Bisnis.com, JAKARTA — Presiden Joko Widodo (Jokowi) meminta kepada jajarannya untuk memisahkan fungsi media sosial dengan social commerce (niaga sosial), agar iklim dagang UMKM di Tanah Air terjaga.
Hal ini disampaikan oleh Menteri Koperasi dan Usaha Kecil dan Menengah Indonesia (UKM) Teten Masduki usai mengikuti rapat internal kabinet terkait kebijakan pengaturan pernigaan elektronik di Istana Kepresidenan, Jakarta pada Senin (25/9/2023).
Teten menyebut bahwa dalam ratas yang memakan waktu hingga 1,5 jam itu membahas 3 perihal terkait dengan nasib perniagaan melalui media sosial.
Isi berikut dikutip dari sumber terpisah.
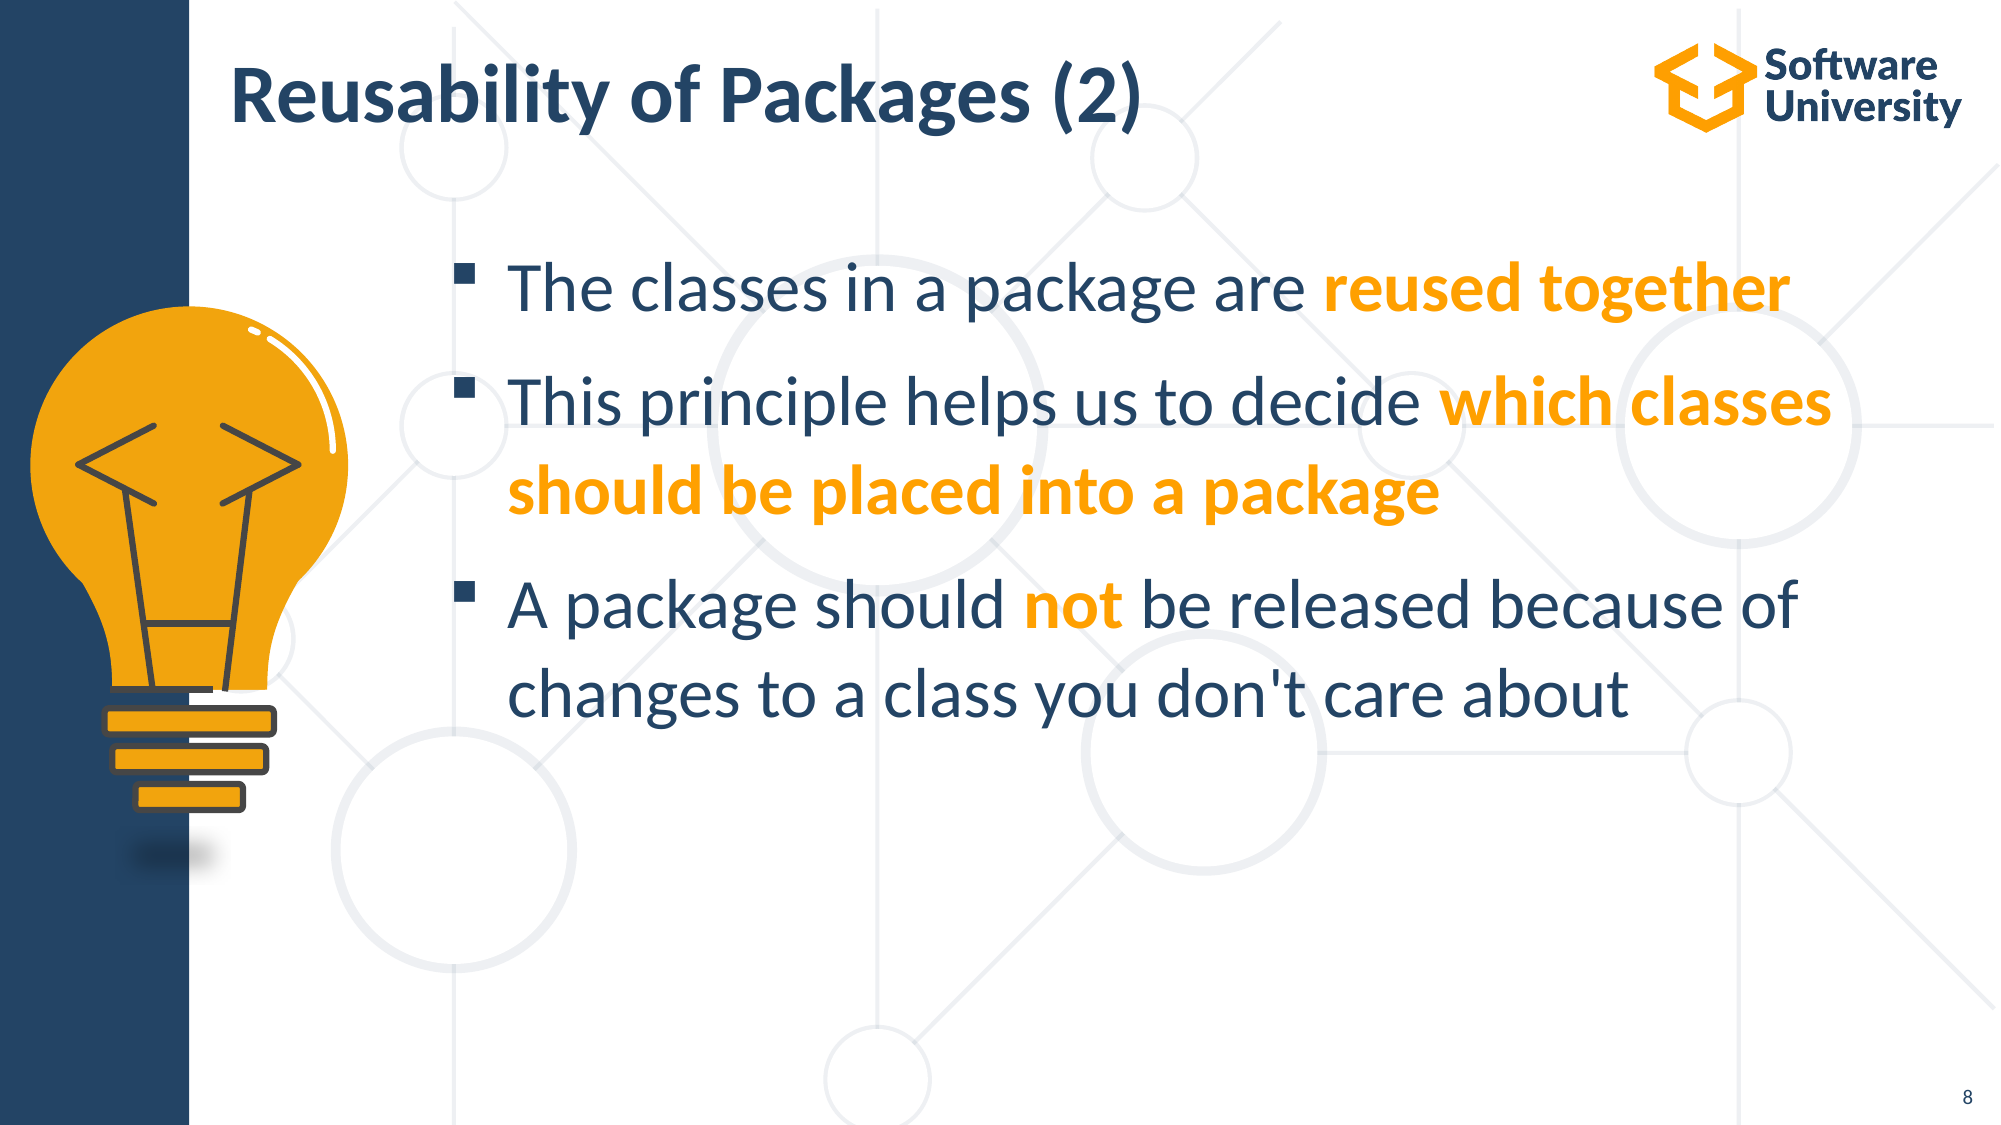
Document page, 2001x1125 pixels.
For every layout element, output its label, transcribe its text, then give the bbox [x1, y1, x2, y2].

picture [1641, 31, 1973, 145]
list The classes in a package are reused together This principle helps us to decide which classes should be placed into a package A package should not be released because of changes to a class you don't care about [430, 230, 1936, 1096]
slide_number 8 [1927, 1067, 1989, 1117]
title Reusability of Packages (2) [212, 16, 1628, 162]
Pertama, dia mengaku bahwa Presiden Ke-7 RI itu meminta agar terdapat beleid dalam Permendag yang mengatur platform untuk mengelola arus masuk barang, khususnya dari Luar Negeri.
“Namun, ini bukan soal produk lokal kalah bersaing di daring atau di luring, tetapi agar di online dan di offline tidak mudah diserbu produk dari luar yang sangat murah dan dijual di platform global,” katanya di kompleks Istana Kepresidenan, Senin (25/9/2023).
Presiden asal Surakarta itu, kata Teten juga menginginkan adanya peraturan yang mengatur perdagangan berbasis keadilan antara sistem luring dan daring.
Mengingat selama ini, menurut Teten niaga secara luring telah diatur demikian ketat, tetapi daring masih bebas.
Oleh sebab itu, Teten melanjutkan bahwa mufakat dari rapat itu menyimpulkan bahwa kunci yang diperlukan adalah merevisi Peraturan Menteri Perdagangan (Permendag) Nomor 50 tahun 2020.
“Jadi ada pengaturan melalui platform, tadi sudah clear arahan presiden social commerce harus dipisah dengan e-commerce dan ini kan sudah antri banyak social commerce juga yang mau menjadi punya aplikasi transaksi. Juga arus barang, sudah diatur gak boleh lagi di bawah US$100. Kalau masih ada belum produk lokal nanti diatur di positive list. Jadi boleh impor tetapi harus masuk di positif list,” pungkas Teten.
Senada, Menteri Komunikasi dan Informatika (Menkominfo) Budi Arie Setiadi menyebutkan bahwa melalui revisi tersebut diinginkan pemerintah agar arus perdagangan barang dari luar negeri tang masuk melalui platform media dapat disisir dengan baik dan adir.
“Jadi harus mengatur yang fair bukan lagi free trade perdagangan bebas melainkan fair trade. Perdagangan adil jadi bagaimana sosial media ini tidak serta merta menjadi e-commerce. karena prinsipnya Negara harus hadir melindungi pelaku UMKM dalam negeri kita,” ucapnya.
Budi melanjutkan bahwa penolakan niaga sosial untuk berjualan layaknya e-commerce berkaitan dengan keamanan data dan barang impor dari Luar Negeri yang seringkali dikeluhkan berbagai Negara.
Dia menyebut bahwa pemerintah tidak menginginkan kedaulatan data masyarakat dapat digunakan secara semena-mena oleh sekumlah pihak.
“Nanti algoritma mereka sudah [menguasai] sosial media, nanti e-commerce, nanti fintek, nanti pinjaman online. ini kan semua platform akan ekspansi ke beberapa jenis. Nah, itu harus diatur supaya jangan ada monopoli,” tandas Budi.